400 ml of modified MRS medium (see parameter number 15 above) in 500 ml laboratory bottles with screw cap were aerated with oxygen-free nitrogen before 0.05% cysteine was added and the bottles were closed with a screw cap. The medium was inoculated with 8 ml of a 10 hour old preculture in MRS broth and incubated at 37 ° C. After 16 hours, an optical density OD ₅₇₈ of about 2 and a pH of 4.4 was achieved. The cells were separated from the culture broth by centrifugation, washed with saline and suspended in a 10% skimmed milk solution, frozen and lyophilized.

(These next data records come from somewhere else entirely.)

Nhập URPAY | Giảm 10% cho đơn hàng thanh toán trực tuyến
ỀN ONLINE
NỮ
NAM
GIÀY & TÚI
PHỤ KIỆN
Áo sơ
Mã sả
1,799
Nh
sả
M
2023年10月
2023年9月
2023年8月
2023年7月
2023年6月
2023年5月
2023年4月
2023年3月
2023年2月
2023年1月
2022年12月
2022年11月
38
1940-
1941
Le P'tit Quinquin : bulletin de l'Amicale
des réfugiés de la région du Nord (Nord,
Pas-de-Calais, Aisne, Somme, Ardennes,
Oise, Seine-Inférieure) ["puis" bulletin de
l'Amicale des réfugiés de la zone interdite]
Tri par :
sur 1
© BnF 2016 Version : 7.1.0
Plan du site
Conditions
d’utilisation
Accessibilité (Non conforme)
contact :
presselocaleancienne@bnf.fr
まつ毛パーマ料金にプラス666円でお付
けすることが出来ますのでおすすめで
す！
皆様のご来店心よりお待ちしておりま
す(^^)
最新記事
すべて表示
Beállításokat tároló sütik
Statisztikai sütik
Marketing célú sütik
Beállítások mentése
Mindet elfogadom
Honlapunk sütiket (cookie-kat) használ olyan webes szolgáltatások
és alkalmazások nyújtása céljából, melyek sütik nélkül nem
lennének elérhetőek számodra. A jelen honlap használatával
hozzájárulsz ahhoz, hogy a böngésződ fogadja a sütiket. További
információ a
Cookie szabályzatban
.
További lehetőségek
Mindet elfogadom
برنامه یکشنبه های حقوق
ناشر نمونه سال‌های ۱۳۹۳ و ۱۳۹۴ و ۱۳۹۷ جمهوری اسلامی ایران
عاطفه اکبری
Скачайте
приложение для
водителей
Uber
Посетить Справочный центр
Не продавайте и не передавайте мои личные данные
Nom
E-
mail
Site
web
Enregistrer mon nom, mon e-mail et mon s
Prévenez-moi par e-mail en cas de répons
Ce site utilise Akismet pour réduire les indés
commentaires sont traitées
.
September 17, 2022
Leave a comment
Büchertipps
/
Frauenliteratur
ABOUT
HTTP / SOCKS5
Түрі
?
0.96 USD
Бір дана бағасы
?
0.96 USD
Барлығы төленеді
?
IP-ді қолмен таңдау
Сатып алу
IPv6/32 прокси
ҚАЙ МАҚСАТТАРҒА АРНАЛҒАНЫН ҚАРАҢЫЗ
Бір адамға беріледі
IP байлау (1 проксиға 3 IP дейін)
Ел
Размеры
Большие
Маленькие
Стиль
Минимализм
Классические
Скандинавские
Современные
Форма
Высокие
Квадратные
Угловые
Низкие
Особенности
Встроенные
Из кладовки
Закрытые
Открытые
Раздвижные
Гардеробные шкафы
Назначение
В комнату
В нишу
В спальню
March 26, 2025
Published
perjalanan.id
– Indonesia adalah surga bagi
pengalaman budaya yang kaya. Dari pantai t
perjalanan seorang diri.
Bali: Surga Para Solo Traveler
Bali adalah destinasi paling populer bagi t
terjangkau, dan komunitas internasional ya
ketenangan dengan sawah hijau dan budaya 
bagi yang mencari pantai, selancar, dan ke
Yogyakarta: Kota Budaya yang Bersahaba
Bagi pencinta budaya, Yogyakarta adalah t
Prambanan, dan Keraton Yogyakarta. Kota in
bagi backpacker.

The lactobacilli according to the invention can be, for example used for sourdough production as follows:

• - 20 liters of water at a temperature of 28 ° C-30 ° C are placed in a commercially available 75 l acid alarm clock bel, mostly a plastic bucket.
• - 30 g of a starter culture are trickled into the water with simultaneous whisking with a whisk. The starter culture is composed as follows: a) Lactobacillus DSM 6037 | 6.0 g b) Lactobacillus fructivorans (acetate producer) 1.2 g c) a yeast strain 2.5 g d) dextrose as a carrier 20.3 g
• - Then 10 kg of rye flour are added and well mixed.
• - The mash thus obtained is at 24 ° C-28 ° C 18-24 Hours left. The quality of the sourdough obtained regularly becomes significant increased, if you do not put the mash in the acidity bucket, but in a well-known Sauerteiganla ge, with or without kneader, stand, d. H. acidify, if necessary let it acidify.

The above embodiment may be changed as follows become:

• - 15 liters of water
• - 15 kg of rye flour
• - 26 ° C-28 ° C
• - the remaining parameters unchanged or
• - 11.25 l of water
• - 18.75 kg of rye flour
• - 26 ° C-28 ° C
• - the remaining parameters unchanged.

Instead of DSM 6037 can also DSM 6129 or a mixture of these Strains are used. As acetate producers can various heterofermentative lactobacilli strains be used.

Claims (3)

1. Heterofermentative Lactobacillus DSM 6037. 2. Heterofermentative Lactobacillus DSM 6129. 3. Use of the lactobacilli according to claim 1 or 2 with an acetate-containing growth additive and / or one or more acetate-producing other Lactobacillus species as components a starter culture for the production of Sourdough.